TASK STATEMENT:
Produce an exact copy of the lines below, starting at the first and ending with the line containing "they belong: on the handlebars.".

##### PROVIDED INFORMATION

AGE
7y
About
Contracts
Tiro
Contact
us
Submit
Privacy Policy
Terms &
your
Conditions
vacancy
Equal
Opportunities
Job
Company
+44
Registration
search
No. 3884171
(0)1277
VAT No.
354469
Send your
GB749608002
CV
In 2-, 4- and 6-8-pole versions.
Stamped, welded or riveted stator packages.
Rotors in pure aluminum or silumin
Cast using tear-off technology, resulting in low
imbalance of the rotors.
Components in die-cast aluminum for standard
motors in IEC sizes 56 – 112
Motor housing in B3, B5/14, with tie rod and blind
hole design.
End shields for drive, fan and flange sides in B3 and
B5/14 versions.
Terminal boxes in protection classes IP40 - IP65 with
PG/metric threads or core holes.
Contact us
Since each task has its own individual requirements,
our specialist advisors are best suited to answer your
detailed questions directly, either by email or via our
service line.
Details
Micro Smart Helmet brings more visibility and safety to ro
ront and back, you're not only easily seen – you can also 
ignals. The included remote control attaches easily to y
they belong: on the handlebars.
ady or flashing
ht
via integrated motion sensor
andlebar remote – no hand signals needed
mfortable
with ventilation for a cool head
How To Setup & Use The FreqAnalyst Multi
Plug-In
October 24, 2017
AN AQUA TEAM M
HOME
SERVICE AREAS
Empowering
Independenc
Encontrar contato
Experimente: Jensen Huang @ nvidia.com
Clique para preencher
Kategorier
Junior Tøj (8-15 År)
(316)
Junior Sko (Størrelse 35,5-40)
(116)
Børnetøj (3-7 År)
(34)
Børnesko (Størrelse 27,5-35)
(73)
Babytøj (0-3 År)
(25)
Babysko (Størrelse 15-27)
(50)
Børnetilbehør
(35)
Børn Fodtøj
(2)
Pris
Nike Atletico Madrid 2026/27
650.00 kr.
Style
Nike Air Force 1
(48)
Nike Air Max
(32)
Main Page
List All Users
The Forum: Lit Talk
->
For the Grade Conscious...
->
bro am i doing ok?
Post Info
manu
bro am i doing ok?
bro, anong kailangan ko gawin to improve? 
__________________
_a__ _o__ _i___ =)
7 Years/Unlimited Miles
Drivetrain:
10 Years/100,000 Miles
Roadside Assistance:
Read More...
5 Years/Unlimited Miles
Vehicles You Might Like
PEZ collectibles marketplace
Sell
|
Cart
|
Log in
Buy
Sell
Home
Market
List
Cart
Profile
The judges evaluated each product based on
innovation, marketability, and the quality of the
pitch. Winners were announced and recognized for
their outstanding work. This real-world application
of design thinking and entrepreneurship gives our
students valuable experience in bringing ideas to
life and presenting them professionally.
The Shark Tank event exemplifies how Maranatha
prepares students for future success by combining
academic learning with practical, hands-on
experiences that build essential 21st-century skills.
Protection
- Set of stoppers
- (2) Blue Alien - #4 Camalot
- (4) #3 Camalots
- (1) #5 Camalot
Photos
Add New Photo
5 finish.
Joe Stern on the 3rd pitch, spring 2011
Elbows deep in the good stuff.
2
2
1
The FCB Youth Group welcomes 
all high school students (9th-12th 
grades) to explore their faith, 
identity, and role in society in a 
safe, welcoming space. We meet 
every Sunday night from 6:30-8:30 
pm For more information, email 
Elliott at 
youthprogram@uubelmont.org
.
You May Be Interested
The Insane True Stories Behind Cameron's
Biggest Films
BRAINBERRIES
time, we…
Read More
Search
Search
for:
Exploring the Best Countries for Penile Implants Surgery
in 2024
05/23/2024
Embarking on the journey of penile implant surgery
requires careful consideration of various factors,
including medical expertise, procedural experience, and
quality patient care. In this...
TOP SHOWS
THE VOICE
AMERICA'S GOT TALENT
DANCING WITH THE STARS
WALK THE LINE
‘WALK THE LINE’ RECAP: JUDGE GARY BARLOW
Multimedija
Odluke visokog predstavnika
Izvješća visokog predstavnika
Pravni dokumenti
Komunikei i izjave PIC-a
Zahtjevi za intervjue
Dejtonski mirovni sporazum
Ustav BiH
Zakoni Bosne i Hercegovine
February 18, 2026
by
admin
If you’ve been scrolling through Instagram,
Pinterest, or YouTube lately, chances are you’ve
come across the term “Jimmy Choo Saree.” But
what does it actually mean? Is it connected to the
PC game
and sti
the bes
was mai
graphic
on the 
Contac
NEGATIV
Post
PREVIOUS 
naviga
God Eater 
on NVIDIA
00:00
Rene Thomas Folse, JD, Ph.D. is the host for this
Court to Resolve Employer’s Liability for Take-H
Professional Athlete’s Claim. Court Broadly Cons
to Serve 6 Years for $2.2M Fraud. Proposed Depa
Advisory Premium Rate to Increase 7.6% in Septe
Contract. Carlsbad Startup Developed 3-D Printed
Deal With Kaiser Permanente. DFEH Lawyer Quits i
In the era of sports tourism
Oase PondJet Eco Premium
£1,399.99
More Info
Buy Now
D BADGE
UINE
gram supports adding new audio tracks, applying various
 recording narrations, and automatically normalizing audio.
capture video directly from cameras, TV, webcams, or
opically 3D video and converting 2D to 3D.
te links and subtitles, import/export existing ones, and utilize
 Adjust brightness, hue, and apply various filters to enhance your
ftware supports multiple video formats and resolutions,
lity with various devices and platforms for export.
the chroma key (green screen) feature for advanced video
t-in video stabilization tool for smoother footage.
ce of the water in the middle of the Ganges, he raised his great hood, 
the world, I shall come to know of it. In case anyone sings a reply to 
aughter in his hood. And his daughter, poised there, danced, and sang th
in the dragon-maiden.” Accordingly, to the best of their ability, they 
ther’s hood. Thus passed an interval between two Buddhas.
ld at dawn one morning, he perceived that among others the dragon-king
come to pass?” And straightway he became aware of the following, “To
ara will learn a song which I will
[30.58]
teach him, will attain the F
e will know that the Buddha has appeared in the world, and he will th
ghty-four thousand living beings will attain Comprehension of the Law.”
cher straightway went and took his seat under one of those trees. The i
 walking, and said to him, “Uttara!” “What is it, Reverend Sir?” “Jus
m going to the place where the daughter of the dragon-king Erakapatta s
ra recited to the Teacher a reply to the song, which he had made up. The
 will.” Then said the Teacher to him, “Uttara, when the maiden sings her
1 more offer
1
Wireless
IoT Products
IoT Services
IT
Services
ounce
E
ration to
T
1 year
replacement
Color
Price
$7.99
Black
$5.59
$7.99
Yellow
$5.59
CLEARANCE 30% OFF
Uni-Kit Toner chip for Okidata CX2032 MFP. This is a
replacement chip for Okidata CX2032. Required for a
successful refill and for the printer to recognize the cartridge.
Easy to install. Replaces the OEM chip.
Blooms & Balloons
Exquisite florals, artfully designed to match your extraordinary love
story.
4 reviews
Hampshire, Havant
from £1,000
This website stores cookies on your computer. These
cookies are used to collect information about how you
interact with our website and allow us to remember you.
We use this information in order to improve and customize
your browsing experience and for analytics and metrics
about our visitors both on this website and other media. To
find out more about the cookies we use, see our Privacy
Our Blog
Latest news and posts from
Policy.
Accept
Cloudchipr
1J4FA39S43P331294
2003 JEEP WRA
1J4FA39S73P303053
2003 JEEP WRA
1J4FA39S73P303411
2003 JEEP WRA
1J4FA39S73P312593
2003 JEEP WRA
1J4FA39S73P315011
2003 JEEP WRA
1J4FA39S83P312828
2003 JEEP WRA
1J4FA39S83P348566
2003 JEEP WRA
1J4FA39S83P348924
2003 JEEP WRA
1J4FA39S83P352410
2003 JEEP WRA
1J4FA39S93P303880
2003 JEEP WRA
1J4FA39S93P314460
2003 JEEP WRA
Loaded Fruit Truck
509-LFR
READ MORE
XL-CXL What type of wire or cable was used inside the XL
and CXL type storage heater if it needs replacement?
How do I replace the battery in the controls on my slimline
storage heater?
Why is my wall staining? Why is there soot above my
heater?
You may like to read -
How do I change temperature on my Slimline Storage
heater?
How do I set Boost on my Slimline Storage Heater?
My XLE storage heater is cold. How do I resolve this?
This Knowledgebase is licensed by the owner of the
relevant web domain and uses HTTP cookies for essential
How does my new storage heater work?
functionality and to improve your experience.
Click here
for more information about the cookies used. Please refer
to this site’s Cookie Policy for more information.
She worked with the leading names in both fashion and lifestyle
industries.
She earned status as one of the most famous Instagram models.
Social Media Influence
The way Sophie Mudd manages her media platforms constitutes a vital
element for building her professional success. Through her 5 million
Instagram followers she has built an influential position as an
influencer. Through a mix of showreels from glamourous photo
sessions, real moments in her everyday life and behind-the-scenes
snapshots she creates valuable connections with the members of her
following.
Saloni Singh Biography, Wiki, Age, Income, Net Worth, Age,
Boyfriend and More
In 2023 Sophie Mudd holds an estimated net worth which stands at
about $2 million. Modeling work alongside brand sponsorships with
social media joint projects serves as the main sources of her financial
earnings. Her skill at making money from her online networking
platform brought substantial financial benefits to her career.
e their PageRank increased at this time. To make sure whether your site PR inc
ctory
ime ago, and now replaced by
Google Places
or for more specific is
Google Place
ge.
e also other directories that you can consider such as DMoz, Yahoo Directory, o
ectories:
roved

##########

RESPONSE AREA:
AGE
7y
About
Contracts
Tiro
Contact
us
Submit
Privacy Policy
Terms &
your
Conditions
vacancy
Equal
Opportunities
Job
Company
+44
Registration
search
No. 3884171
(0)1277
VAT No.
354469
Send your
GB749608002
CV
In 2-, 4- and 6-8-pole versions.
Stamped, welded or riveted stator packages.
Rotors in pure aluminum or silumin
Cast using tear-off technology, resulting in low
imbalance of the rotors.
Components in die-cast aluminum for standard
motors in IEC sizes 56 – 112
Motor housing in B3, B5/14, with tie rod and blind
hole design.
End shields for drive, fan and flange sides in B3 and
B5/14 versions.
Terminal boxes in protection classes IP40 - IP65 with
PG/metric threads or core holes.
Contact us
Since each task has its own individual requirements,
our specialist advisors are best suited to answer your
detailed questions directly, either by email or via our
service line.
Details
Micro Smart Helmet brings more visibility and safety to ro
ront and back, you're not only easily seen – you can also 
ignals. The included remote control attaches easily to y
they belong: on the handlebars.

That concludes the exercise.